-- start of Extract to read --

- Upgrading through the Up-to-Date Program
- Prepping for the Upgrade
- How to Create Your Own OS X Mountain Lion Install DVD or USB Drive
- Upgrade/Install Process Itself
- Post-Install/Finishing Touches
Welcome to OS X 10.8, the ninth iteration in Apple’s OS X operating system line. Codenamed “Mountain Lion”, OS X 10.8 continues the convergence of OS X and Apple’s mobile operating system iOS. In this guide, we’ll take a look at what this means for you, how to get started and some tips for making this a successful upgrade! More specifically, we’ll cover the up-to-date program for those of you who have brand new machines, how to prepare for the upgrade, how to create bootable media (should you wish to have this) and some helpful advice for performing the install and post-install configuration.

-- end of Extract to read --

### Work to do
From the Mountain Lion upgrade guide, translate this sentence into French: "Welcome to OS X 10.8, the ninth iteration in Apple’s OS X operating system line."

-- start of Dataset rows --

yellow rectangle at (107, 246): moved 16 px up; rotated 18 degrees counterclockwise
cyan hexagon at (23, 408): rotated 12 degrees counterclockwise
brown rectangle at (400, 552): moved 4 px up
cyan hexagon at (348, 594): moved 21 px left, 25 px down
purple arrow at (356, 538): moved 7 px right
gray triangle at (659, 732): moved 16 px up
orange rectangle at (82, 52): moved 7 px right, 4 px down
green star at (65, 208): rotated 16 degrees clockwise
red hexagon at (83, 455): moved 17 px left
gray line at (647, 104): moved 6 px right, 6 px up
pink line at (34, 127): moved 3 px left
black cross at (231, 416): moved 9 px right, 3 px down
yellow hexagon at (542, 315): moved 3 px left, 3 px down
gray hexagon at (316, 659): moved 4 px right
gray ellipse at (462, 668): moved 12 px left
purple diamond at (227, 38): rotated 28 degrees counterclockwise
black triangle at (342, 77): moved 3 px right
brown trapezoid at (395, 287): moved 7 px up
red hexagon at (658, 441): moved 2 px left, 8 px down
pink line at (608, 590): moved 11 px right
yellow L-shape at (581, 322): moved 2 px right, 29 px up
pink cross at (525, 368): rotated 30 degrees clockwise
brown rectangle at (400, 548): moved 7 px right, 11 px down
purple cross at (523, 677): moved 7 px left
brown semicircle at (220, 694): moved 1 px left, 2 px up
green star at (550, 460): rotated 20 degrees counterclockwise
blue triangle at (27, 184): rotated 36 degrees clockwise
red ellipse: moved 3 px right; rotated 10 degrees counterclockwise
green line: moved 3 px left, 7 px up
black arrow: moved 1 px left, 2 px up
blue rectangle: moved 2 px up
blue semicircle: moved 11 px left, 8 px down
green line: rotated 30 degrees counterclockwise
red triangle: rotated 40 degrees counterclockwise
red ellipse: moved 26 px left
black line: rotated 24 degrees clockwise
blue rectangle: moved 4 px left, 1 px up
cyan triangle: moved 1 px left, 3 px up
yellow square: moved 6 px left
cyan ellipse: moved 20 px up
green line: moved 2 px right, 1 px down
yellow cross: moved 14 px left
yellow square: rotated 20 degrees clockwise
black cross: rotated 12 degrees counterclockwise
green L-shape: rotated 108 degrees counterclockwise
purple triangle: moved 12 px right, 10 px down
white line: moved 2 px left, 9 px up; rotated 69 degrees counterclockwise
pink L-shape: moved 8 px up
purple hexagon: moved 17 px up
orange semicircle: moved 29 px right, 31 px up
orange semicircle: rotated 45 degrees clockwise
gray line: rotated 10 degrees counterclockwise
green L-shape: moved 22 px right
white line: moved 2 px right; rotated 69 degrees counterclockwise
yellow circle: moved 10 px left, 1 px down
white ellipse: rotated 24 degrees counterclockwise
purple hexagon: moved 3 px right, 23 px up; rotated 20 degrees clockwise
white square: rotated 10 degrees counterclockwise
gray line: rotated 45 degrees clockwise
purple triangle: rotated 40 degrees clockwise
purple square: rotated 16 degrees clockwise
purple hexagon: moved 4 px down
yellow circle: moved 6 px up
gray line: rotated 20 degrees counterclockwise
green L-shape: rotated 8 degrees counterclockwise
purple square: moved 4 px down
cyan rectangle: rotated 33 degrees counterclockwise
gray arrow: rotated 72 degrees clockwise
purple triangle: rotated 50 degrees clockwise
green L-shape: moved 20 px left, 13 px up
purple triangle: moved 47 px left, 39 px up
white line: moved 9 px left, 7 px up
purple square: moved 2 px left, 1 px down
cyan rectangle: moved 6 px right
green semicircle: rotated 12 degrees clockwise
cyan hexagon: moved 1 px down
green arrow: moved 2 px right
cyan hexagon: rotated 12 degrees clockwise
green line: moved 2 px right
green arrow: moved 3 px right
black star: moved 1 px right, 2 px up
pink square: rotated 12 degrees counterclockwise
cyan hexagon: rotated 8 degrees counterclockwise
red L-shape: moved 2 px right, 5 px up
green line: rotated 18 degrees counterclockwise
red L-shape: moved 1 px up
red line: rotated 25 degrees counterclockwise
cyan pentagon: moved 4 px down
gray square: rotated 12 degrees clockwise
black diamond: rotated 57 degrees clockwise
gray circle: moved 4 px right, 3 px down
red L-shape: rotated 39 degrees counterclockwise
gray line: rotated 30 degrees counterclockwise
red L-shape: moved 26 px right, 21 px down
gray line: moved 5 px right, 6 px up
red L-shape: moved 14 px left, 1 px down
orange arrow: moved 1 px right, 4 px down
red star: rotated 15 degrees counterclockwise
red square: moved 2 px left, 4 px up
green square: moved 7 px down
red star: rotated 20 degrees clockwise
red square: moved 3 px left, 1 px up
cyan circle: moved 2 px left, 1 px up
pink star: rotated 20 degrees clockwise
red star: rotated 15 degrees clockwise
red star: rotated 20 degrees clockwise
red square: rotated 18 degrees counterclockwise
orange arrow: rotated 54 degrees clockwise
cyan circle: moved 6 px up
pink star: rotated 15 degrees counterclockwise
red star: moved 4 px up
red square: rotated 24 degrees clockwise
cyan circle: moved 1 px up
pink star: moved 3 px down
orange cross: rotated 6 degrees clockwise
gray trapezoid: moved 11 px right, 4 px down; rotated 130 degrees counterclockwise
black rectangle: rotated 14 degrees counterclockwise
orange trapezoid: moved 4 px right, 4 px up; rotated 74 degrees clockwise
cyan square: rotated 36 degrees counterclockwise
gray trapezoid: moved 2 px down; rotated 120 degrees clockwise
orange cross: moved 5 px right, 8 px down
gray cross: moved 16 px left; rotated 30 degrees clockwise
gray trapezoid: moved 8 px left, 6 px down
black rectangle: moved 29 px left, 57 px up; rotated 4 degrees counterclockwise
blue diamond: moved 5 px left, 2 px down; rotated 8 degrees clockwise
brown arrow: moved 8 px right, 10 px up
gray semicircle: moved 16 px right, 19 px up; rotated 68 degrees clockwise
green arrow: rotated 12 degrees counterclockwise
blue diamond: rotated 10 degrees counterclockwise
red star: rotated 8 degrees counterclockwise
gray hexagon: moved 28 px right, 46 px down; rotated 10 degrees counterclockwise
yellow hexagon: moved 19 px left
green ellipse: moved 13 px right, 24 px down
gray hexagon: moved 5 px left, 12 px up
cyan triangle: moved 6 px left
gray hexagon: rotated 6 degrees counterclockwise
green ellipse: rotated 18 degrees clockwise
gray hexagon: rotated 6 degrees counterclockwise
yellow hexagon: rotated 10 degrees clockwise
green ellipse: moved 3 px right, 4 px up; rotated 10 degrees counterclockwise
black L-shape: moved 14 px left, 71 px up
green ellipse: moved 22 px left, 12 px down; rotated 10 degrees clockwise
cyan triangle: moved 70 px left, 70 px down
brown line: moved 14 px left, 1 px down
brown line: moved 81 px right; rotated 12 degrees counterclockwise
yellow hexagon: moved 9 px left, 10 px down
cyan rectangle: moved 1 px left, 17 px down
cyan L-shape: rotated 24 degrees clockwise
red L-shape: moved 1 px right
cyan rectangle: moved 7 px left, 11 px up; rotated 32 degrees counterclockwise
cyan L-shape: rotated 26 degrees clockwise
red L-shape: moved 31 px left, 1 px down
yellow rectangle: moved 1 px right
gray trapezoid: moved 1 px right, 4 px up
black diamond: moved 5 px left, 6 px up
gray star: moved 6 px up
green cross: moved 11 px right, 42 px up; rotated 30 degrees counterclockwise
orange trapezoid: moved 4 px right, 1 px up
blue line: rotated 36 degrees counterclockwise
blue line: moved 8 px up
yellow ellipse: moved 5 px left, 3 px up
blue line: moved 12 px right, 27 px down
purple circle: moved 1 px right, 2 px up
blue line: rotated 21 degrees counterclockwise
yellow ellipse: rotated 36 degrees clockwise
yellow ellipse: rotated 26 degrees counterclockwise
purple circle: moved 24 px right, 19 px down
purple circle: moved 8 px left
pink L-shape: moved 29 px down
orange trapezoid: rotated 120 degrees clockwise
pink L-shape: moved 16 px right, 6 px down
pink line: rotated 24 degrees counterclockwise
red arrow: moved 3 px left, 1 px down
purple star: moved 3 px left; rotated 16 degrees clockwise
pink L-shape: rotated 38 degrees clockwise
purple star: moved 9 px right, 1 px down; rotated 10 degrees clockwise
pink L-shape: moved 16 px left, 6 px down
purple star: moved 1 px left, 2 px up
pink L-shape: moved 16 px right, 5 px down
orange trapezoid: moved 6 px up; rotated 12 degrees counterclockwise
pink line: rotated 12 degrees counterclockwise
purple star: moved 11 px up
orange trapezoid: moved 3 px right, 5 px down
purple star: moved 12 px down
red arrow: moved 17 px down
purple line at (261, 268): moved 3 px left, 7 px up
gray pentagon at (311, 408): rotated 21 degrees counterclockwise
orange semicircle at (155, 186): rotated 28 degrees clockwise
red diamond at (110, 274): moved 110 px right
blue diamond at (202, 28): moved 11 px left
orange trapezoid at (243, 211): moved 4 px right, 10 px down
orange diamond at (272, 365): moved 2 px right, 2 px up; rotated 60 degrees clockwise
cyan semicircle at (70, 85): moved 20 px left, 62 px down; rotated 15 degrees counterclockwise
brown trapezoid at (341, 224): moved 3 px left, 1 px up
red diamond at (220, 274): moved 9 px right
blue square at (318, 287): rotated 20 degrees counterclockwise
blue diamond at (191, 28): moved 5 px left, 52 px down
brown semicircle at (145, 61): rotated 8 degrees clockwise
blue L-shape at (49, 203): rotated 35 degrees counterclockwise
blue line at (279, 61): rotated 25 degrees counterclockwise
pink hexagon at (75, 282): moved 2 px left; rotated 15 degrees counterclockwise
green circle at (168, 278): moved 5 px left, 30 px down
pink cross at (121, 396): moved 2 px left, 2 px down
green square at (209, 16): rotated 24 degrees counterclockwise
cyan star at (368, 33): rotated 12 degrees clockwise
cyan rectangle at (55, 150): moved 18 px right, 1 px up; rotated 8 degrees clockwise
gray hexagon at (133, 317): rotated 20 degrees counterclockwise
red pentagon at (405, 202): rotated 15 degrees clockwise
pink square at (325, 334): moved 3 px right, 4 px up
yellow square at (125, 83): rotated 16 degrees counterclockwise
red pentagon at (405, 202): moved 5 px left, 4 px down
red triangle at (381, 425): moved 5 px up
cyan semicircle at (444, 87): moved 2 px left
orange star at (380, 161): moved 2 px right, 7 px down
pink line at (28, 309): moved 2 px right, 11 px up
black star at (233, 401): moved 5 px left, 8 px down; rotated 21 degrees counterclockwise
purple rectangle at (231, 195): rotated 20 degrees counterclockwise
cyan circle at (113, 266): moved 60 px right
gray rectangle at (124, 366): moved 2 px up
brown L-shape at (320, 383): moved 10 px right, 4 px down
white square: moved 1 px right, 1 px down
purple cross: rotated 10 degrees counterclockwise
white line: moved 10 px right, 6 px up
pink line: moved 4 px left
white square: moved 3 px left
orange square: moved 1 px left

-- end of Dataset rows --

### In response
Bienvenue dans OS X 10.8, la neuvième itération de la gamme de systèmes d’exploitation OS X d’Apple.